What does Wright enjoy most about MSU?

“It is not one thing, and it is everything. For me, MSU, the College of Agriculture and Natural Resources, the School of Planning, Design, and Construction, and Interior Design as a major, are all part of MSU as a sense of place…It is being on campus as an adult and still feeling that certain feeling in your heart and in your head that has been a part of you since you were a student.”

She added, “Serving on the MSU CANR Alumni Association board has been kind of a life game changer for me. I have always held the knowledge, deeply rooted, that MSU is my heart home – along with where I grew up with a strong and supportive mother and father – but, serving on a board where I get to see the direct impact we can have on our students and fellow alumni has only reinforced and deepened a fierceness to step up and step out. Even when my time serving on the board has been completed, my connection to MSU CANR will continue.”

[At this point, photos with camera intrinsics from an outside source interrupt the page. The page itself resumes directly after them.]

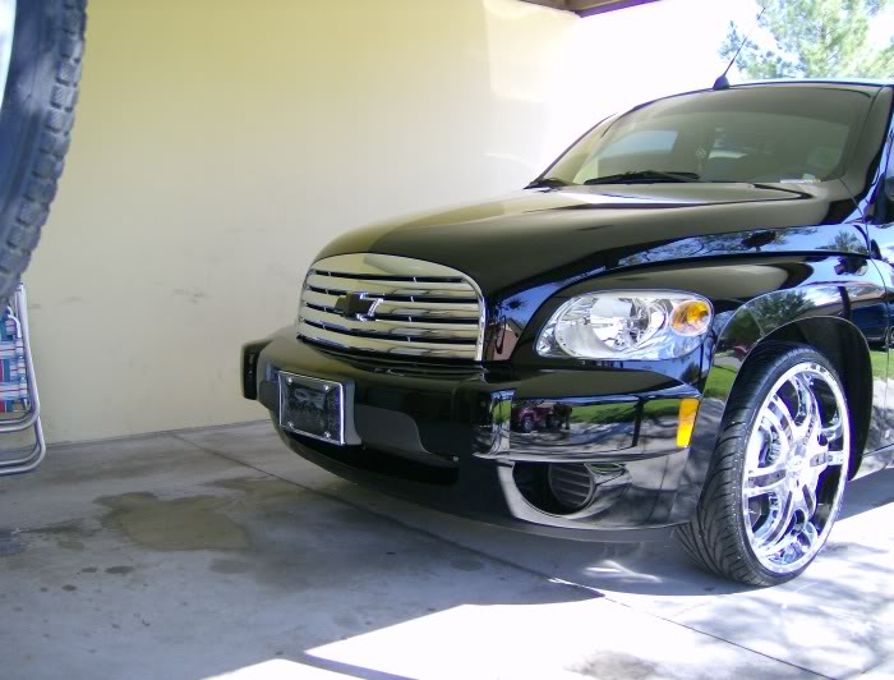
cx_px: 447
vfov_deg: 40.0
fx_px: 934
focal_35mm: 36
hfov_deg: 51.1
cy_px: 340
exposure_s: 1/127
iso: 100
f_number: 2.8
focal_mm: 6
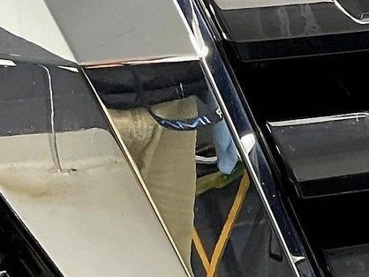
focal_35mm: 111
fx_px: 1184
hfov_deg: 15.7
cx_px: 620
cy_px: 60
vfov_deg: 13.3
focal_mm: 3
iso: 50
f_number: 1.8
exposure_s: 1/60
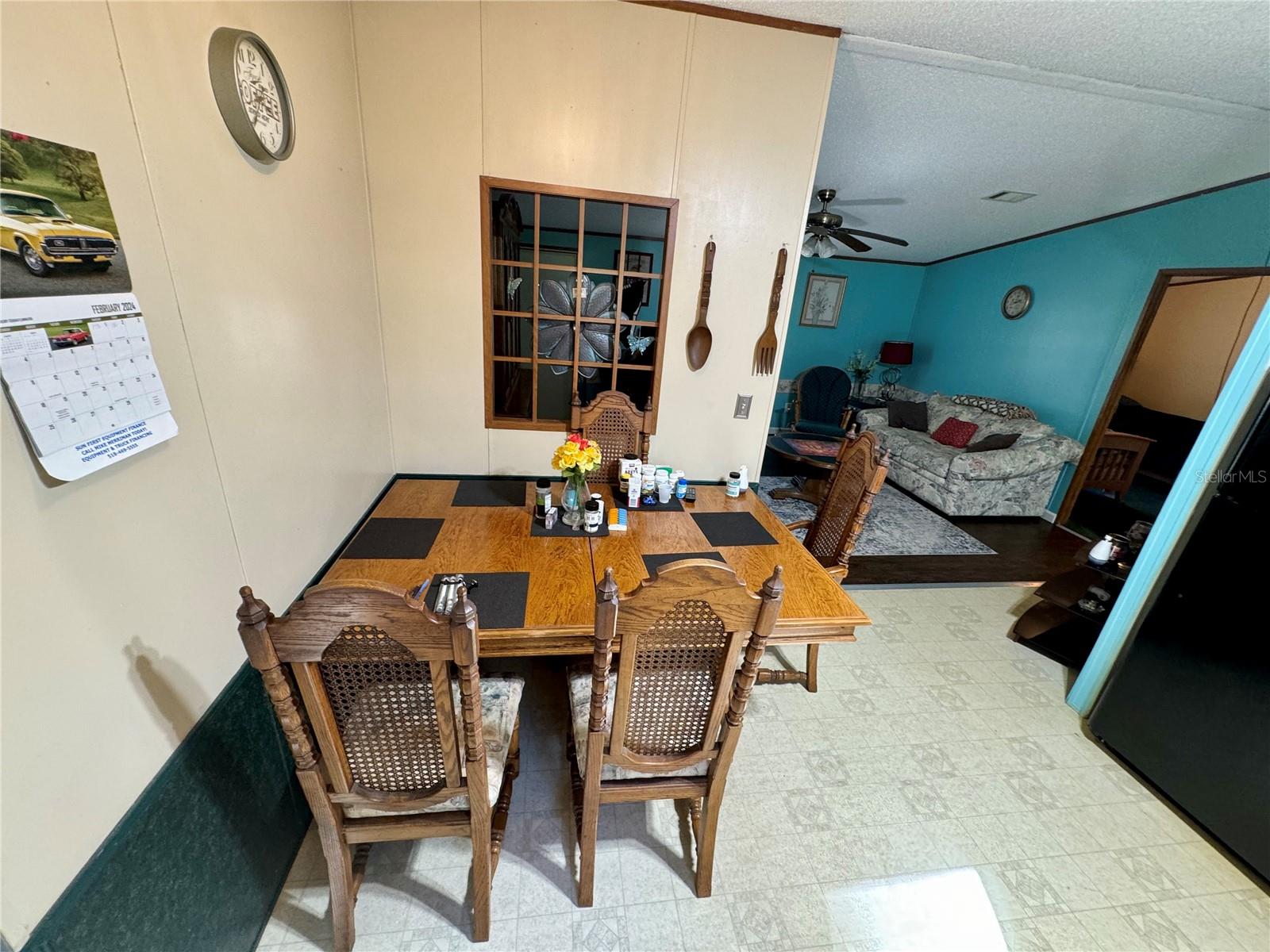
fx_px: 514
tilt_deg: -21.0
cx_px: 635
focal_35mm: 14
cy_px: 476
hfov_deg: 102.1
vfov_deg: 85.7
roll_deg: -5.2
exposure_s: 1/60
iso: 200
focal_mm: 2.22
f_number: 2.2
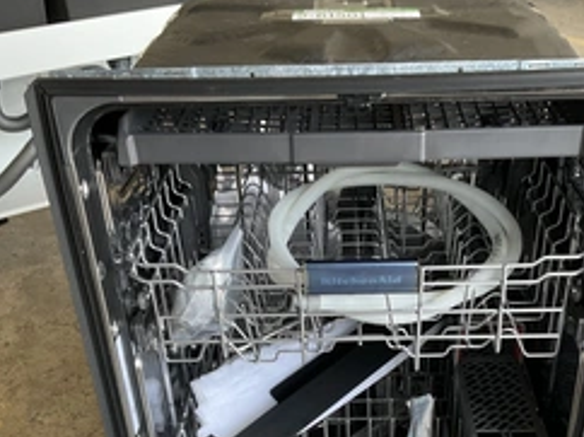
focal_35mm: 48
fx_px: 809
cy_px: 360
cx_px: 345
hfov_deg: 39.6
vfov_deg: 29.4
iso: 40
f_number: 1.8
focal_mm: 3
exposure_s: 1/60
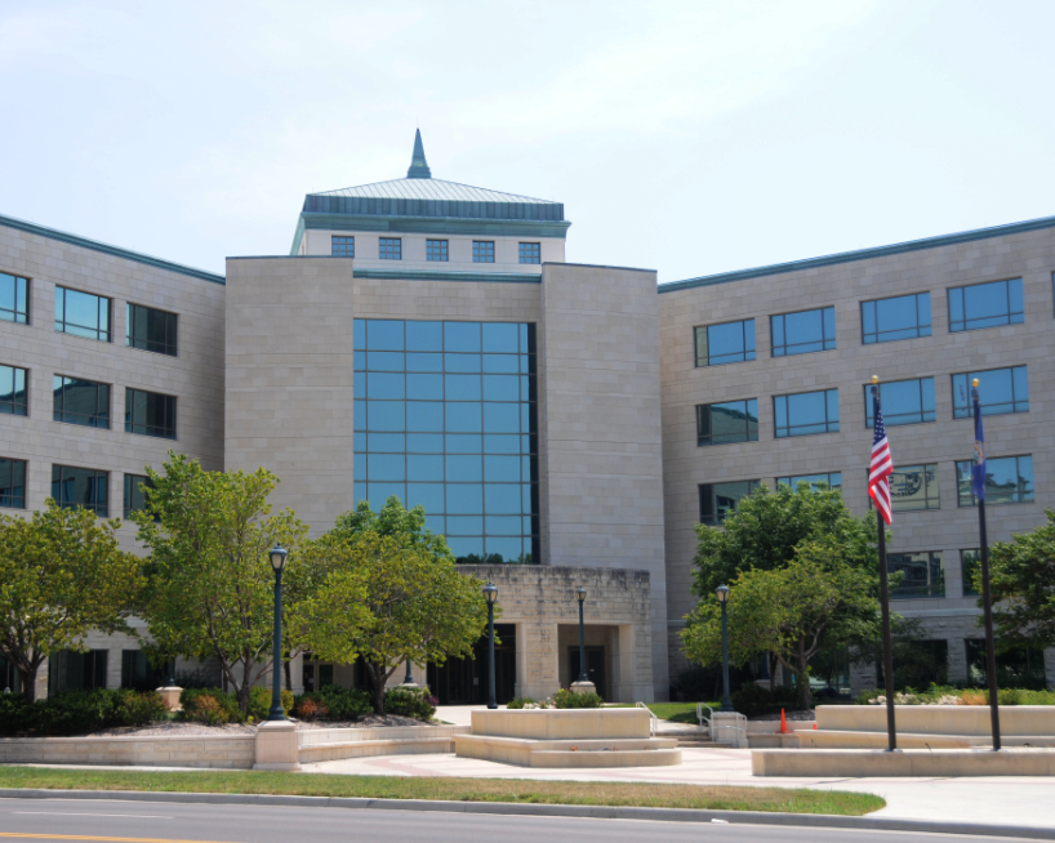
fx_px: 1717
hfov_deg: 34.1
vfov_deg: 27.6
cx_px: 491
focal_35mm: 55
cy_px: 420
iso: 250
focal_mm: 32
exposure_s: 1/1000
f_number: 5.6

Wright, of Kalamazoo, earned a bachelor’s degree in interior design from the School of Planning, Design, and Construction, where she currently serves on the Interior Design Alumni Advisory Board. She is the CANR Alumni Association past president and represents the CANR School of Planning, Design and Construction on the alumni board. She has served as a principal for over a decade and is the senior interior designer at Diekema Hamann Architecture. Diekema Hamann is a multi-dimensional architecture and engineering firm focused on creating spaces that help people lead healthier, more fulfilling lives. Wright is active in her local community and served 13 years as a Kalamazoo Public Library trustee.

Give Green Day began in 2016 coinciding with the global day of giving, Giving Tuesday, just after Thanksgiving. In 2021, MSU moved the campaign to March.